You are viewing a plain text version of this content. The canonical link for it is here.

Posted to dev@spark.apache.org by Gary Malouf <ma...@gmail.com> on 2014/11/06 23:10:21 UTC

Wrong temp directory when compressing before sending text file to S3

We have some data that we are exporting from our HDFS cluster to S3 with
some help from Spark.  The final RDD command we run is:

csvData.saveAsTextFile("s3n://data/mess/2014/11/dump-oct-30-to-nov-5-gzip",
classOf[GzipCodec])


We have our 'spark.local.dir' set to our large ephemeral partition on
each slave (on EC2), but with compression on an intermediate format
seems to be written to /tmp/hadoop-root/s3.  Is this a bug in Spark or
are we missing a configuration property?


It's a problem for us because the root disks on EC2 xls are small (~ 5GB).

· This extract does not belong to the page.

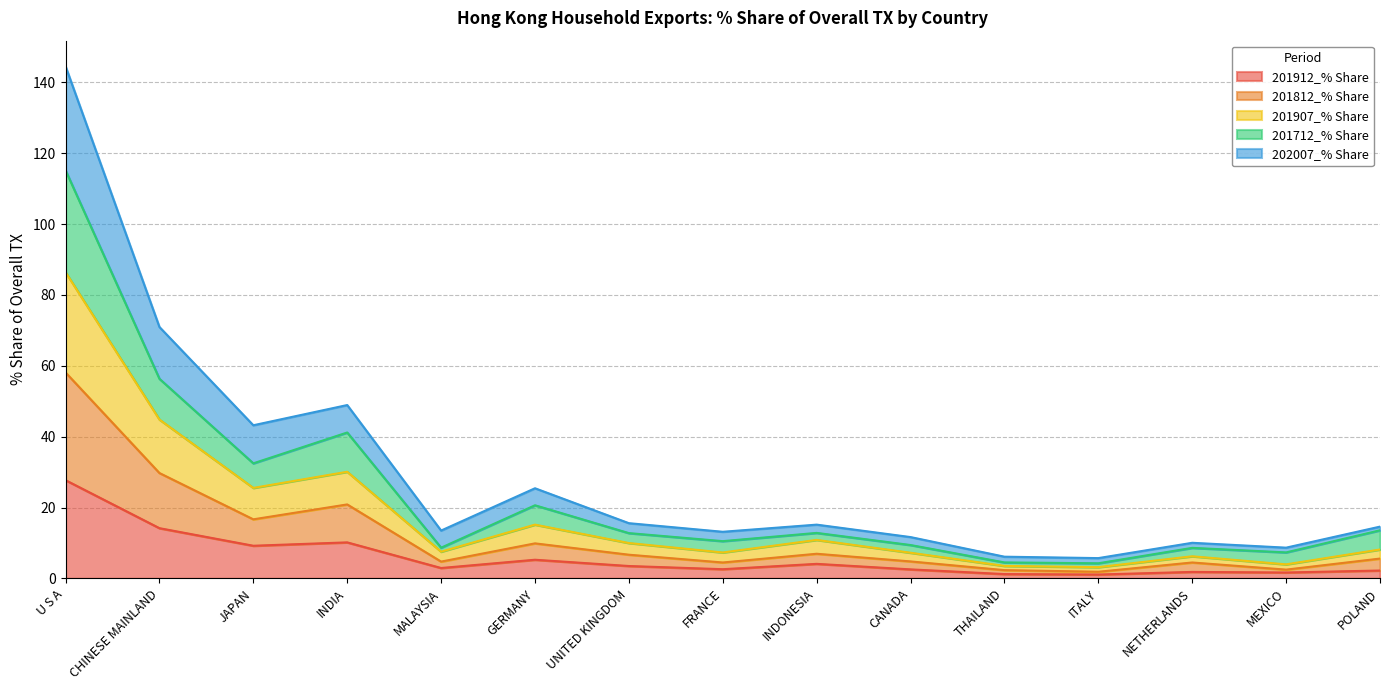

True or false: 201812_% Share and 201712_% Share intersect in this chart.

False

Re: Wrong temp directory when compressing before sending text file to S3

Posted by Josh Rosen <ro...@gmail.com>.

Hi Gary,

Could you create a Spark JIRA ticket for this so that it doesn't fall
through the cracks?  Thanks!

On Thu, Nov 6, 2014 at 2:10 PM, Gary Malouf <ma...@gmail.com> wrote:

> We have some data that we are exporting from our HDFS cluster to S3 with
> some help from Spark.  The final RDD command we run is:
>
> csvData.saveAsTextFile("s3n://data/mess/2014/11/dump-oct-30-to-nov-5-gzip",
> classOf[GzipCodec])
>
>
> We have our 'spark.local.dir' set to our large ephemeral partition on
> each slave (on EC2), but with compression on an intermediate format
> seems to be written to /tmp/hadoop-root/s3.  Is this a bug in Spark or
> are we missing a configuration property?
>
>
> It's a problem for us because the root disks on EC2 xls are small (~ 5GB).
>